■ TAREFAS
**1)** Responda com base no texto sobre Marcos Terra:
(a) Em que cidade ele passou a infância?
(b) Qual site organizou o concurso fotográfico que ele venceu?
(c) Quantos quilômetros ele percorreu na aventura e em quanto tempo?
**2)** Liste todas as cidades citadas no texto sobre Marcos Terra.
**3)** Transcreva do texto sobre Marcos Terra o trecho de "Recentemente, ele venceu" até "metros de altitude.".

Para esse mineiro de Três Corações, o espírito de mochileiro vem desde cedo. Sua infância foi em Conceição dos Ouros, uma pequena cidade no sul de Minas Gerais. Depois mudou-se para Pouso Alegre, Santa Rita do Sapucaí e de Itajubá, iniciou novas aventuras. Entre elas estão, uma viagem ao Chile, outra à Bolívia e também na Argentina.
Mas foi um acidente de carro que tirou a vida de sua irmã, a razão principal para Marcos começar a sua busca pessoal de um estado contemplativo que só a natureza pode proporcionar.
“Isso fez eu perceber a fragilidade da vida e que ela é muito preciosa para simplesmente ser vivida sem sentir aquele frio na barriga, aquilo que te faz sentir realmente vivo.”
Recentemente, ele venceu o Desafio Expedição na Montanha que é um concurso fotográfico organizado pelo site TemporadadeInverno.com em parceria com a rede de Jornalismo Colaborativo. Sua foto da Cordilheira Huayhuash foi eleita a melhor entre os mais de 200 inscritos na primeira edição.
E para tentar descrever o que essa imagem representa, entrevistamos Marcos Terra que relata com exclusividade para o Jornalismo Colaborativo sua aventura de 300 km percorridos em duas semanas a mais de 5000 metros de altitude.
JC – Quando surgiu o seu interesse pela fotografia?

■ DADOS REGISTRADOS
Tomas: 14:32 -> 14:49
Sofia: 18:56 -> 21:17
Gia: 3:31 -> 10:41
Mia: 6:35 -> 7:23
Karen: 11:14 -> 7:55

* * *

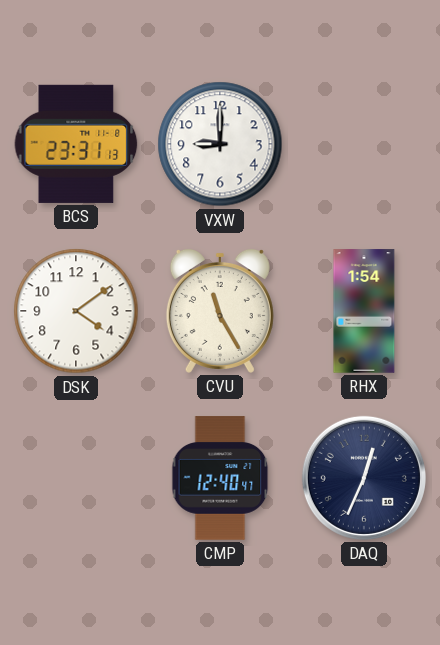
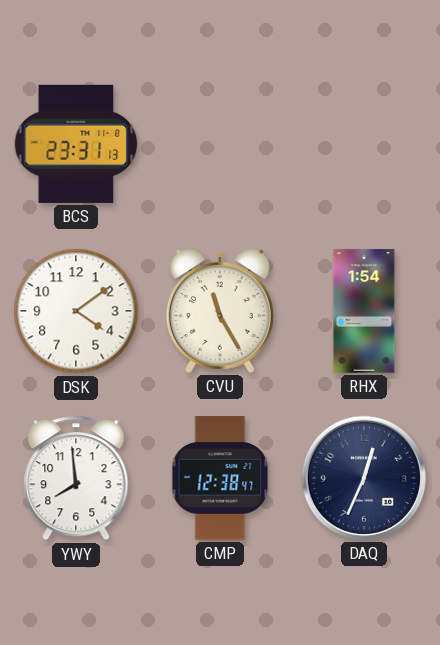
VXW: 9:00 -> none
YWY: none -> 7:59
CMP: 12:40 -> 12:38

■ RESPOSTAS ESCRITAS
**1)**
(a) Conceição dos Ouros.
(b) TemporadadeInverno.com.
(c) 300 km em duas semanas.

**2)** Três Corações, Conceição dos Ouros, Pouso Alegre, Santa Rita do Sapucaí e Itajubá.

**3)**
Recentemente, ele venceu o Desafio Expedição na Montanha que é um concurso fotográfico organizado pelo site TemporadadeInverno.com em parceria com a rede de Jornalismo Colaborativo. Sua foto da Cordilheira Huayhuash foi eleita a melhor entre os mais de 200 inscritos na primeira edição.
E para tentar descrever o que essa imagem representa, entrevistamos Marcos Terra que relata com exclusividade para o Jornalismo Colaborativo sua aventura de 300 km percorridos em duas semanas a mais de 5000 metros de altitude.